PhylotasticDataPolicy

From Evolutionary Interoperability and Outreach
Jump to: navigation, search

discussion

Arlin:

I'd like to ask for your comments on an issue that will come up at a future LT meeting, namely the issue of a data policy.
We have created a system that is exposing (to the general public) a variety of data on phylogenies, naming systems, fossil dates, etc, from a variety of sources. Almost none of this is covered by a clear licensing agreement (an exception would be the ToLWeb tree. In the absence of a clear licensing agreement or condition of publication, scientific data may have other strings attached, i.e., data providers may have customary expectations that represent implicit obligations (things that we want to do in order not to aggravate partners), like an obligation to ask the authors nicely if you can use "their" data for a particular purpose, or an obligation not to pass the data along to a third party, or an obligation to incorporate updates or revisions in a timely manner.
Ideally we will come up with a policy that makes clear, both to our partners who provide data, and to users, the conditions under which we redistribute data.
If you have comments on this issue, please share them. Your comments are particularly valuable if you have experience with a project that redistributes data from many different authors (e.g., Dryad, TreeBASE).

Rutger's comments (email, August 6, 2012)

thank you Arlin for raising this issue. With TreeBASE the general thinking is that data are facts which consequently can be shared, and that the abstracts we post fall under 'fair use' policies. This, however, is not ideal - in some parts of the world, databases are considered works of art, not repositories of facts, so automated harvesting (as phylotastic clients would do) can not necessarily be assumed to be OK.
I would argue for a model that is as permissive as possible but still keeps our "upstream" data providers (i.e. the people and places that we get the megatrees from) happy.

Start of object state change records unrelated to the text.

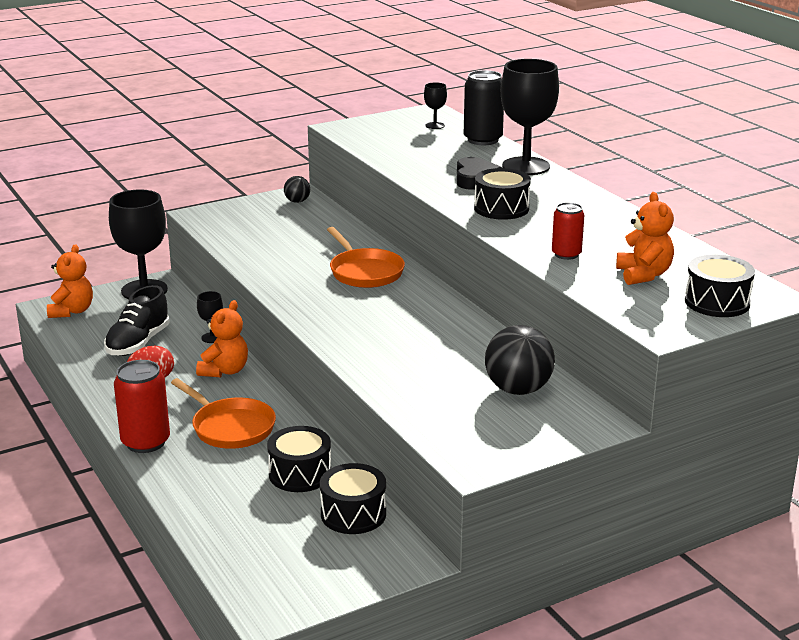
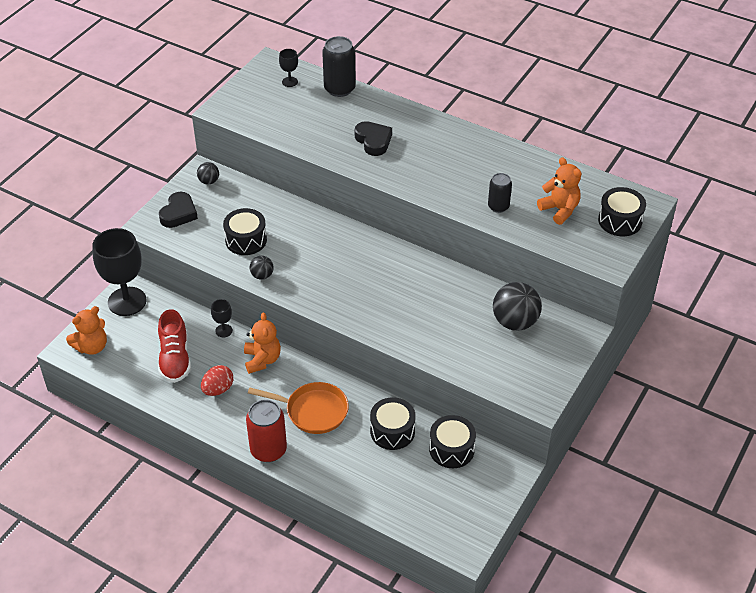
camera: 30 degrees left, 20 degrees up
orange teddy bear [47,244,93,318] -> orange teddy bear turned 75 degrees clockwise [66,306,107,355]
black shoe [104,285,170,356] -> red shoe [158,309,191,383]
orange pan [327,227,405,288] -> none
black drum [474,168,531,220] -> black drum moved to [223,208,267,255]
black goblet [501,59,559,175] -> none
red can [552,202,584,260] -> black can [488,173,512,213]
none -> black heart [159,192,198,228]
none -> black ball [250,256,274,280]

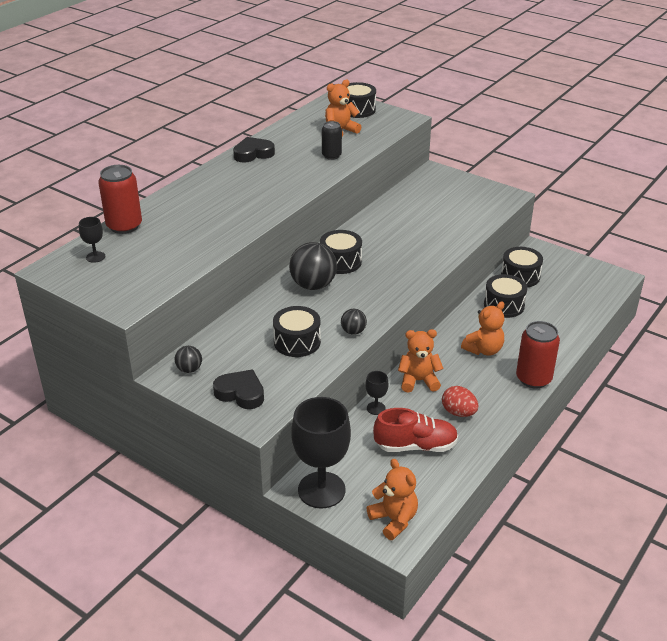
camera: 85 degrees left, 10 degrees down
orange pan [248,382,349,434] -> orange teddy bear [461,301,505,356]
black can [322,36,356,97] -> red can [98,165,142,234]
black heart [355,121,392,156] -> black heart moved to [233,137,275,163]
black ball [493,282,542,331] -> black ball moved to [289,242,337,290]
none -> black drum [320,230,362,274]

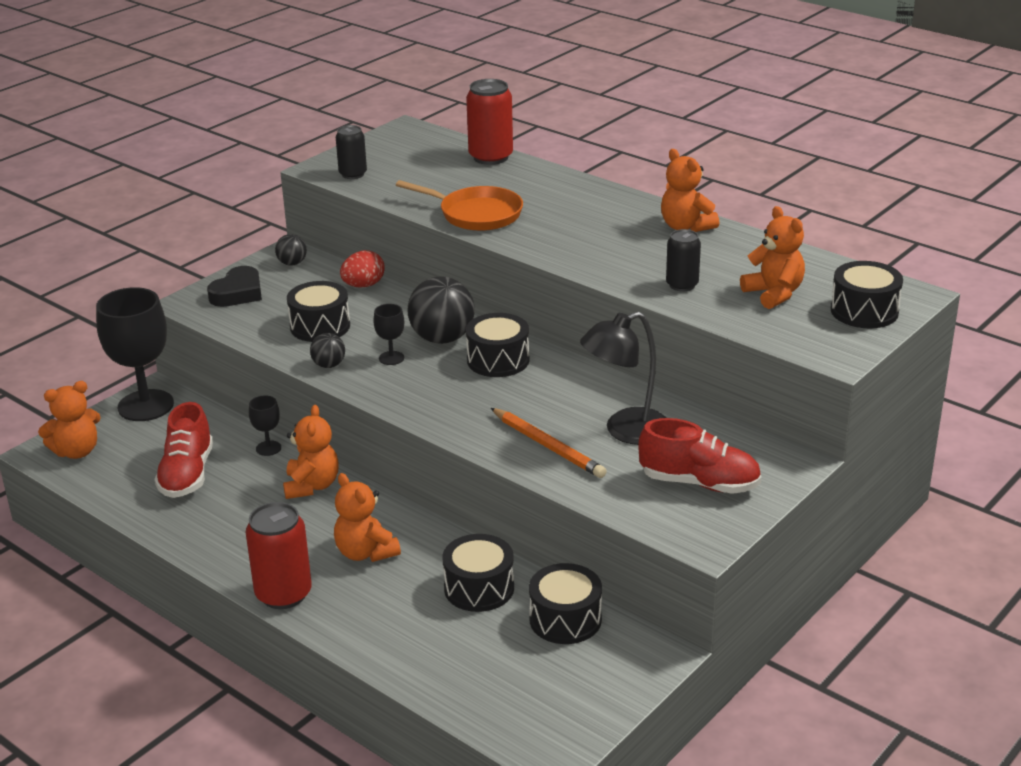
camera: 95 degrees right, 5 degrees down
black goblet [79,217,105,263] -> black goblet moved to [374,304,404,365]
black heart [233,137,275,163] -> orange teddy bear [661,149,719,232]
red egg [442,386,478,417] -> red egg moved to [340,250,385,288]
none -> black can [336,125,367,179]
none -> orange pan [396,180,523,231]
none -> orange pencil [491,408,607,478]
none -> black lamp [580,311,667,445]
none -> red shoe [638,418,761,494]

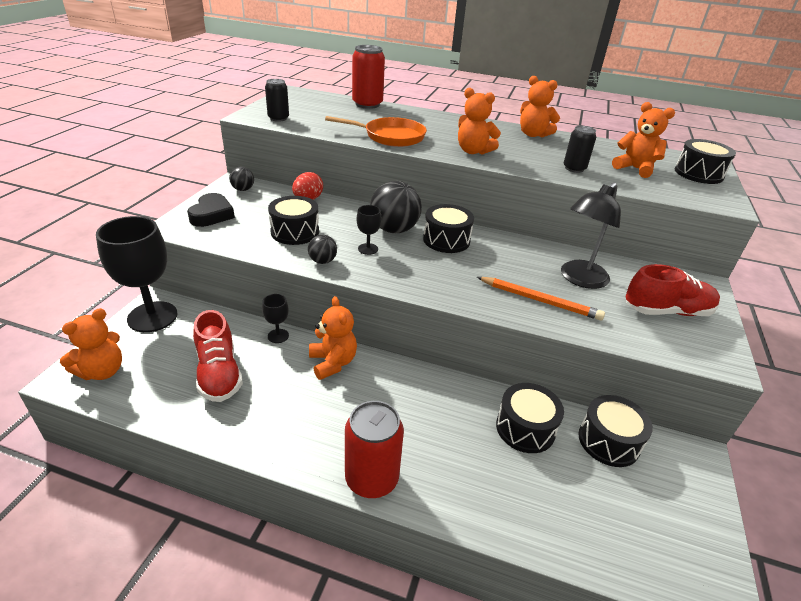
camera: 25 degrees left, 5 degrees up
orange teddy bear [334,473,401,562] -> orange teddy bear moved to [458,88,501,155]

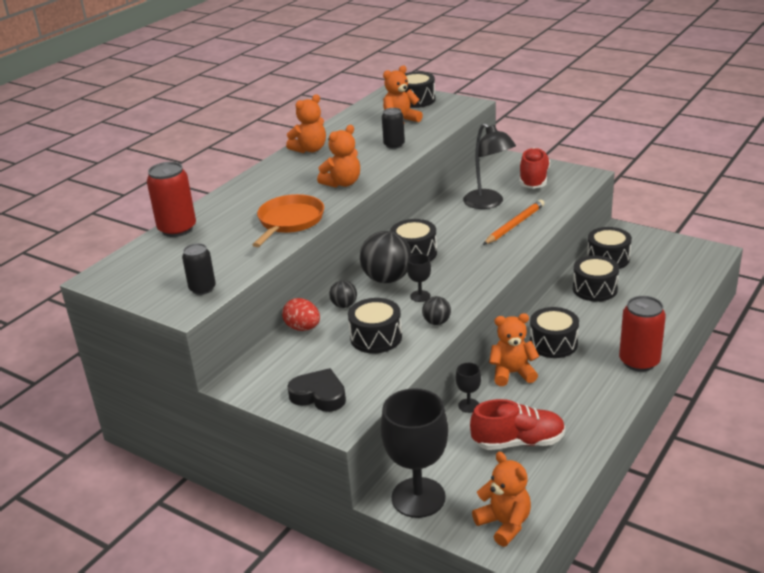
camera: 70 degrees left, 5 degrees down
black ball [229,166,254,191] -> black ball moved to [329,280,357,308]
none -> black drum [530,307,579,358]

comments from Hilmar (August 10, 2012 email)

I think you're raising the good point that we're reusing data from others by aggregating and processing it, and that our users will by definition be reusing the data we aggregated, and therefore also the data from our sources. Part of our data policy should therefore be to conspicuously state what our data sources are, to give attribution to them in the way they ask to be attributed, and to ask our users to do so as well. The policy should give guidance to users what our expectations from them are in terms of citing and crediting our sources, as well as ourselves.
(This may be less straightforward for some questions than one might think. For example, if a TNRS queries 5 providers, but only 1 gives a good hit, should a user still credit all 5 sources? If there are rules, they need to be very simple, or they are too hard to follow. The TNRS could also return the citation(s) as part of the results - some data aggregators are doing that.)
When it comes to redistributing data, this can be a tricky question depending on which encumbrances you accept for source data. The API will obviously redistribute data or otherwise it can't function, and so a data provider who allows use of their data will be content with that or using their data is a non-starter by definition. Also, if the source data is in the public domain or available for download, reuse, and redistribution without restrictions (e.g., ITIS, NCBI), there are no problems no matter how the data is redistributed. It becomes tricky for non-open [1] source data and an aggregator app with API calls that would allow one to download much or all of the data through the API. This is one reason, for example, that GBIF has result limits on their API calls - most museum collections providers loath the possibility that someone might download all of their holdings through GBIF's powerful API. Therefore, I'd argue it's best to stay away from non-open data. Open data as source requires no odd engineering of artificial limits on APIs, and we can simply point to the sources for bulk download.
Another aspect in which redistribution becomes relevant is if we modify source data on a large scale. For example, when we compute and add branch lengths to trees. Again, source data that has encumbrances is problematic now - because we've modified data, for reproducibility reasons we really do want to provide bulk downloads of the data, and now we can't just point back to the sources for the data because they're modified. With open data as sources, this is not a problem, but with encumbered data it is. Specifically for the case of trees in publications, at least in the US trees are not included in the copyright a publisher holds for the article is non-OA (which most papers still are). At least this is how we (Dryad, Phenoscape, TreeBASE) have been treating them. So one can extract trees (and small or large makes no difference here) from articles, including their SOMs, put them all together, and redistribute the collection freely - *provided* attribution is given.
So overall, I think short of a full-blown policy having been written, what can be done right now to do right by our data sources and by promoting the culture of data sharing, is to really give correct and full citations for all courses, taxonomies as well as large trees, for all tools we have created. The "mammal tree by Bininda-Emonds" is not a citation.